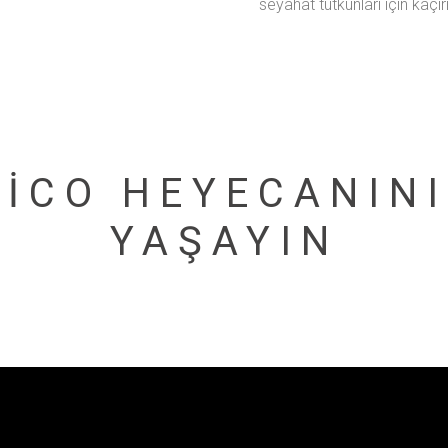
seyahat tutkunları için kaçır
SICO HEYECANINI
YAŞAYIN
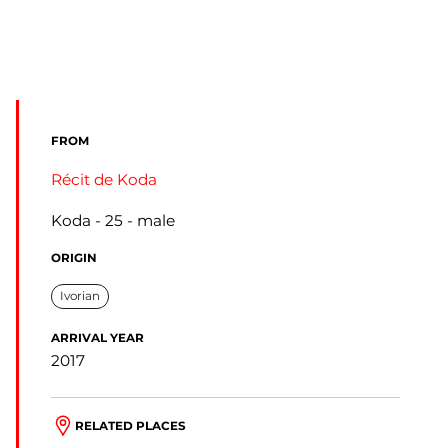
FROM
Récit de Koda
Koda
25
male
ORIGIN
Ivorian
ARRIVAL YEAR
2017
RELATED PLACES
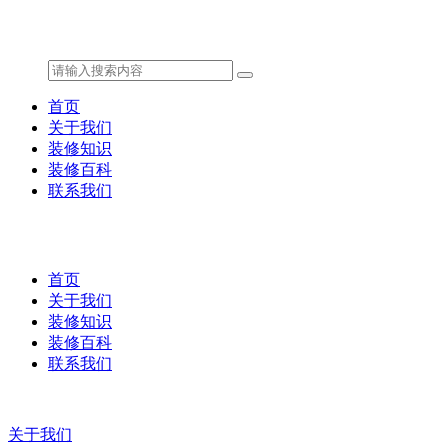
首页
关于我们
装修知识
装修百科
联系我们
首页
关于我们
装修知识
装修百科
联系我们
关于我们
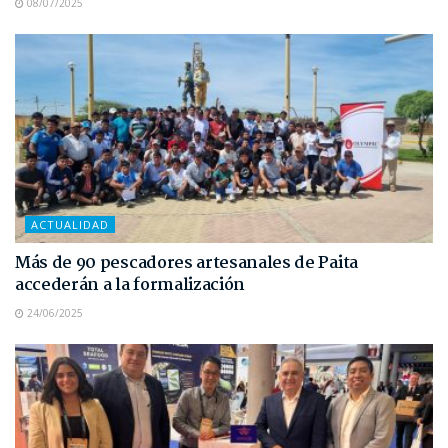
08/07/2025
ACTUALIDAD
Más de 90 pescadores artesanales de Paita
accederán a la formalización
24/06/2025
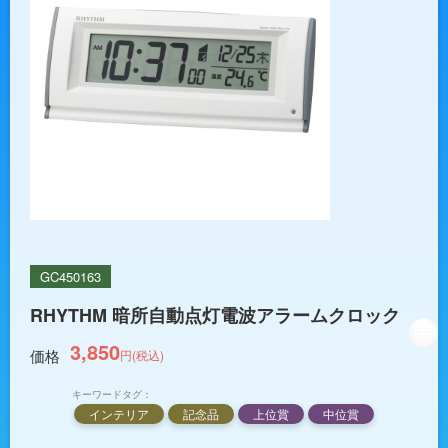
GC450163
RHYTHM 暗所自動点灯電波アラームクロック
3,850
価格
円(税込)
キーワードタグ：
インテリア
記念品
上位賞
中位賞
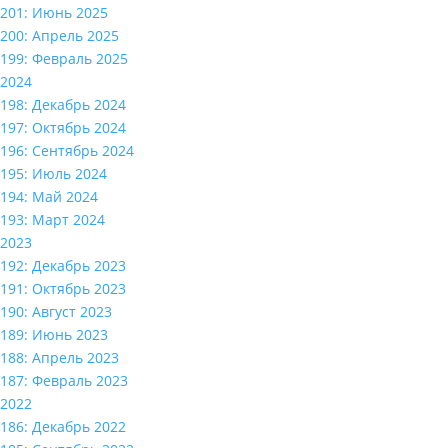
201: Июнь 2025
200: Апрель 2025
199: Февраль 2025
2024
198: Декабрь 2024
197: Октябрь 2024
196: Сентябрь 2024
195: Июль 2024
194: Май 2024
193: Март 2024
2023
192: Декабрь 2023
191: Октябрь 2023
190: Август 2023
189: Июнь 2023
188: Апрель 2023
187: Февраль 2023
2022
186: Декабрь 2022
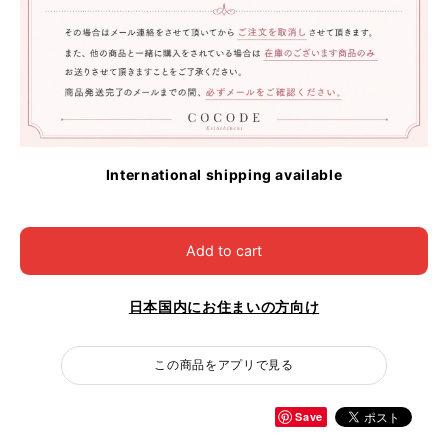
International shipping available
Add to cart
日本国内にお住まいの方向け
この商品をアプリで見る
Save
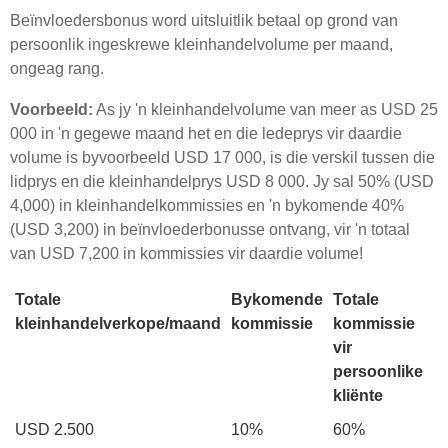
Beïnvloedersbonus word uitsluitlik betaal op grond van
persoonlik ingeskrewe kleinhandelvolume per maand,
ongeag rang.
Voorbeeld:
As jy 'n kleinhandelvolume van meer as USD 25
000 in 'n gegewe maand het en die ledeprys vir daardie
volume is byvoorbeeld USD 17 000, is die verskil tussen die
lidprys en die kleinhandelprys USD 8 000. Jy sal 50% (USD
4,000) in kleinhandelkommissies en 'n bykomende 40%
(USD 3,200) in beïnvloederbonusse ontvang, vir 'n totaal
van USD 7,200 in kommissies vir daardie volume!
Totale
Bykomende
Totale
kleinhandelverkope/maand
kommissie
kommissie
vir
persoonlike
kliënte
USD 2.500
10%
60%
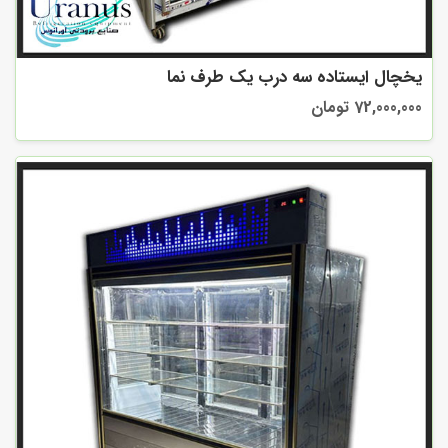
یخچال ایستاده سه درب یک طرف نما
72,000,000 تومان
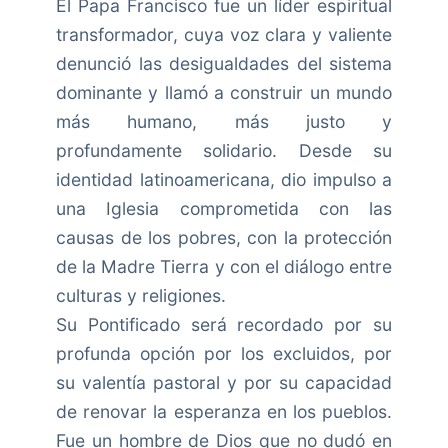
El Papa Francisco fue un líder espiritual
transformador, cuya voz clara y valiente
denunció las desigualdades del sistema
dominante y llamó a construir un mundo
más humano, más justo y
profundamente solidario. Desde su
identidad latinoamericana, dio impulso a
una Iglesia comprometida con las
causas de los pobres, con la protección
de la Madre Tierra y con el diálogo entre
culturas y religiones.
Su Pontificado será recordado por su
profunda opción por los excluidos, por
su valentía pastoral y por su capacidad
de renovar la esperanza en los pueblos.
Fue un hombre de Dios que no dudó en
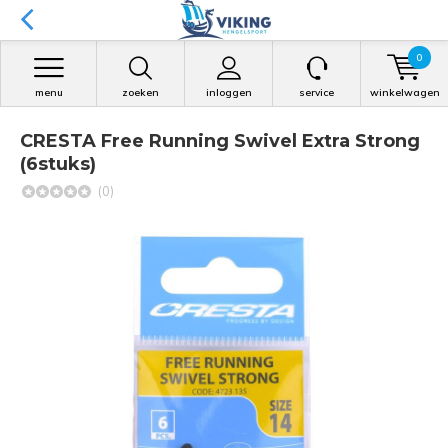
0
menu
zoeken
inloggen
service
winkelwagen
CRESTA Free Running Swivel Extra Strong
(6stuks)
(0)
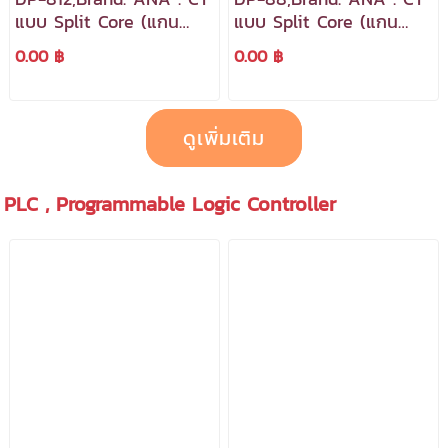
แบบ Split Core (แกน
แบบ Split Core (แกน
แยก),อุปกรณ์ตรวจวัด
แยก),อุปกรณ์ตรวจวัด
0.00 ฿
0.00 ฿
กระแส
กระแส
ดูเพิ่มเติม
PLC , Programmable Logic Controller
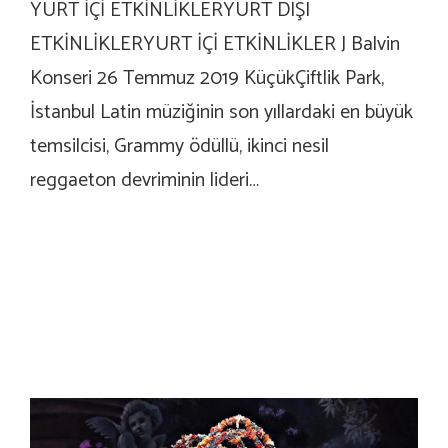
YURT İÇİ ETKİNLİKLERYURT DIŞI
ETKİNLİKLERYURT İÇİ ETKİNLİKLER J Balvin
Konseri 26 Temmuz 2019 KüçükÇiftlik Park,
İstanbul Latin müziğinin son yıllardaki en büyük
temsilcisi, Grammy ödüllü, ikinci nesil
reggaeton devriminin lideri…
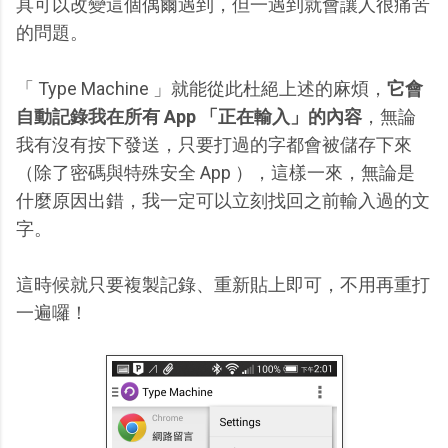
具可以改變這個偶爾遇到，但一遇到就會讓人很痛苦
的問題。
「 Type Machine 」就能從此杜絕上述的麻煩，
它會
自動記錄我在所有 App 「正在輸入」的內容
，無論
我有沒有按下發送，只要打過的字都會被儲存下來
（除了密碼與特殊安全 App ），這樣一來，無論是
什麼原因出錯，我一定可以立刻找回之前輸入過的文
字。
這時候就只要複製記錄、重新貼上即可，不用再重打
一遍囉！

> TASK PROMPT
Show each line of the data above that contains the word "Декабрь", copied in full. Match case exactly.

> EXERCISE SOLUTION
198: Декабрь 2024
192: Декабрь 2023
186: Декабрь 2022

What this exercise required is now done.